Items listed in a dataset
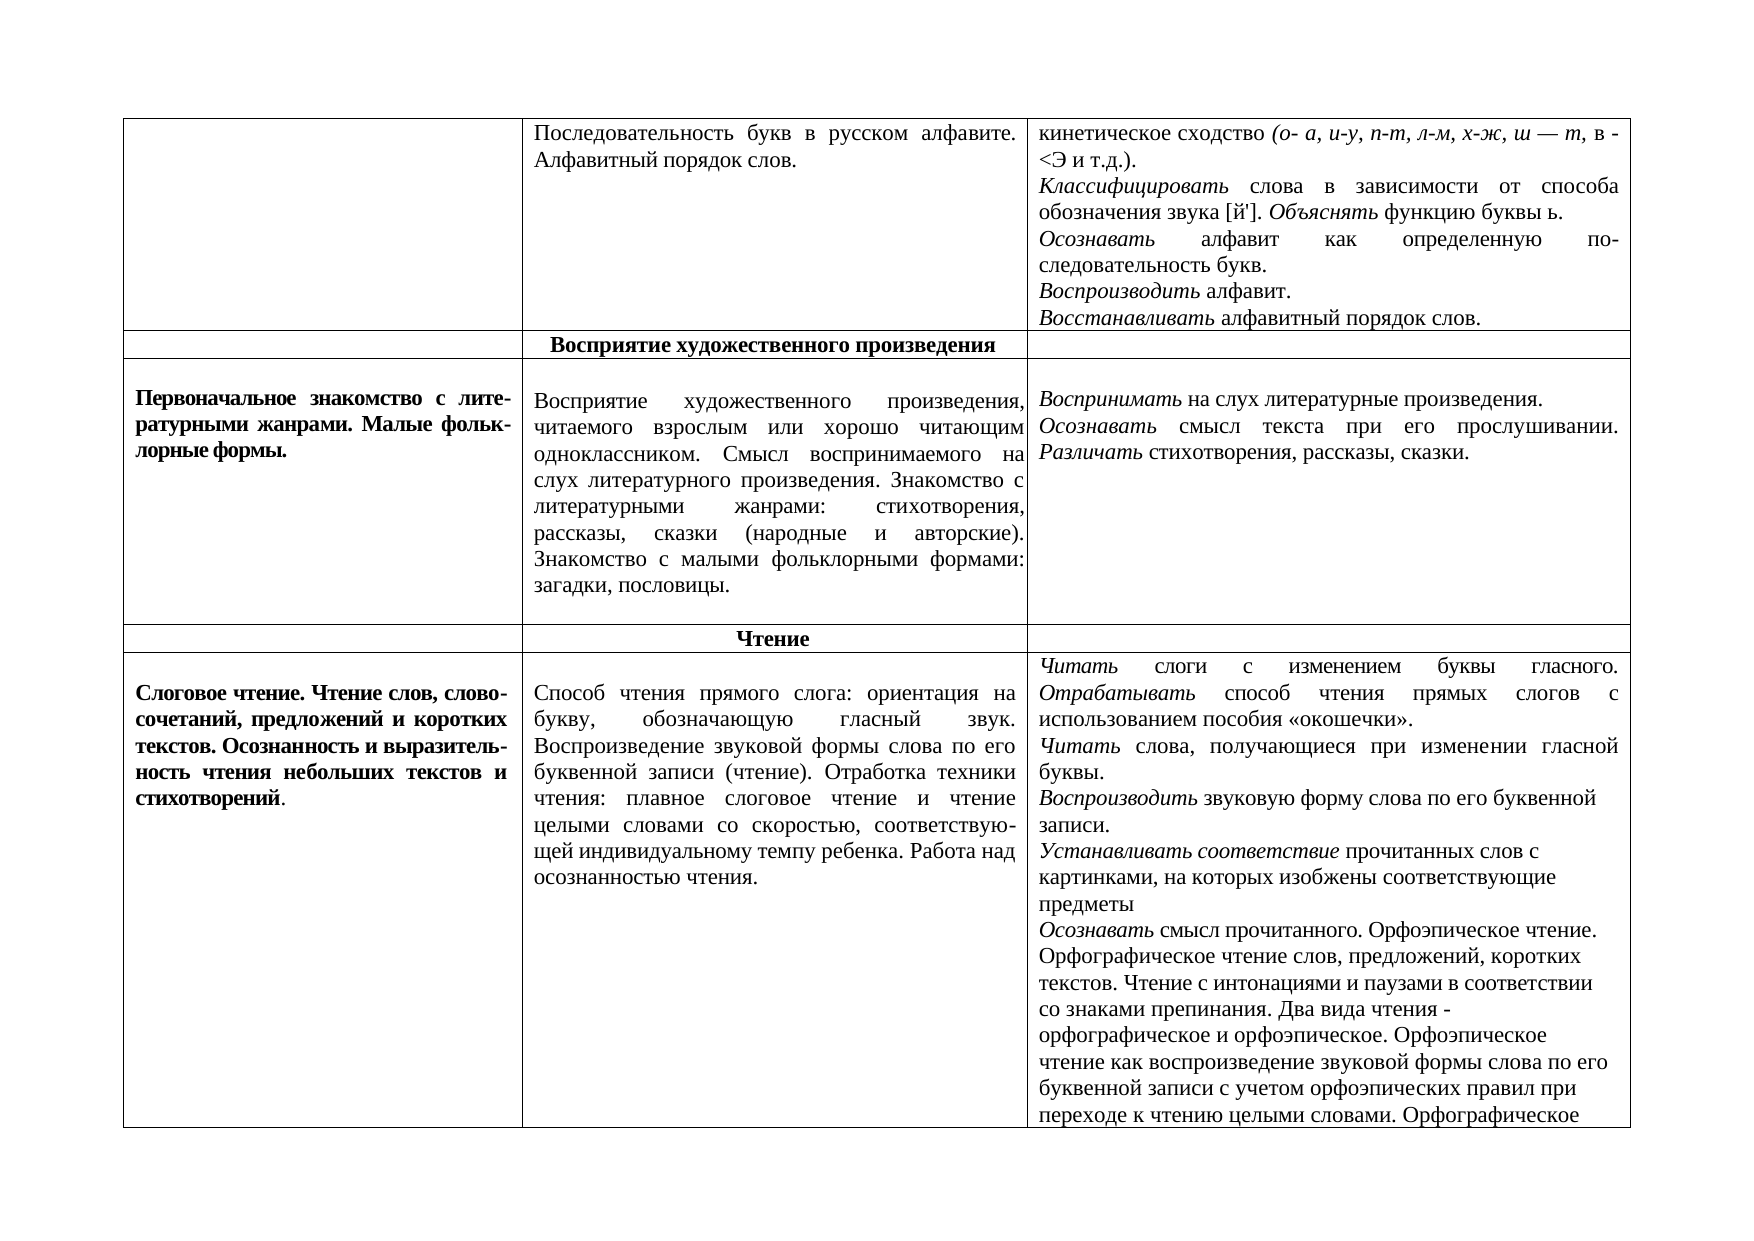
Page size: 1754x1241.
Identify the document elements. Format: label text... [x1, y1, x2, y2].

table_cell Чтение [523, 625, 1027, 652]
table_cell Восприятие художественного произведения [523, 331, 1027, 357]
table_cell Первоначальное знакомство с литературными жанрами. Малые фольклорные формы. [124, 359, 522, 624]
table_cell Звук и буква. Буква как знак звука. Буквы, обозначающие гласные звуки. Функции букв, обозначающих гласный звук в открытом слоге: обозначение гласного звука и указание на твердость или мягкость предшествующего согласного. Функции букв е, ё, ю, я. Буквы, обозначающие согласные звуки. Одна буква для обозначения парных по твердости-мягкости согласных звуков. Разные способы обозначения буквами звука [й']. Буква ь как показатель мягкости предшествующего согласного звука. Названия букв русского алфавита. Последовательность букв в русском алфавите. Алфавитный порядок слов. [523, 119, 1027, 330]
table_cell Восприятие художественного произведения, читаемого взрослым или хорошо читающим одноклассником. Смысл воспринимаемого на слух литературного произведения. Знакомство с литературными жанрами: стихотворения, рассказы, сказки (народные и авторские). Знакомство с малыми фольклорными формами: загадки, пословицы. [523, 359, 1027, 624]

§ WHAT THE EXERCISE ASKS:
If pictures appear in the data, omit them and copy all other parts exactly.

§ YOUR SOLUTION:
Page size: 1754x1241.
Identify the document elements. Format: label text... [x1, y1, x2, y2].

table_cell Чтение [523, 625, 1027, 652]
table_cell Восприятие художественного произведения [523, 331, 1027, 357]
table_cell Первоначальное знакомство с литературными жанрами. Малые фольклорные формы. [124, 359, 522, 624]
table_cell Звук и буква. Буква как знак звука. Буквы, обозначающие гласные звуки. Функции букв, обозначающих гласный звук в открытом слоге: обозначение гласного звука и указание на твердость или мягкость предшествующего согласного. Функции букв е, ё, ю, я. Буквы, обозначающие согласные звуки. Одна буква для обозначения парных по твердости-мягкости согласных звуков. Разные способы обозначения буквами звука [й']. Буква ь как показатель мягкости предшествующего согласного звука. Названия букв русского алфавита. Последовательность букв в русском алфавите. Алфавитный порядок слов. [523, 119, 1027, 330]
table_cell Восприятие художественного произведения, читаемого взрослым или хорошо читающим одноклассником. Смысл воспринимаемого на слух литературного произведения. Знакомство с литературными жанрами: стихотворения, рассказы, сказки (народные и авторские). Знакомство с малыми фольклорными формами: загадки, пословицы. [523, 359, 1027, 624]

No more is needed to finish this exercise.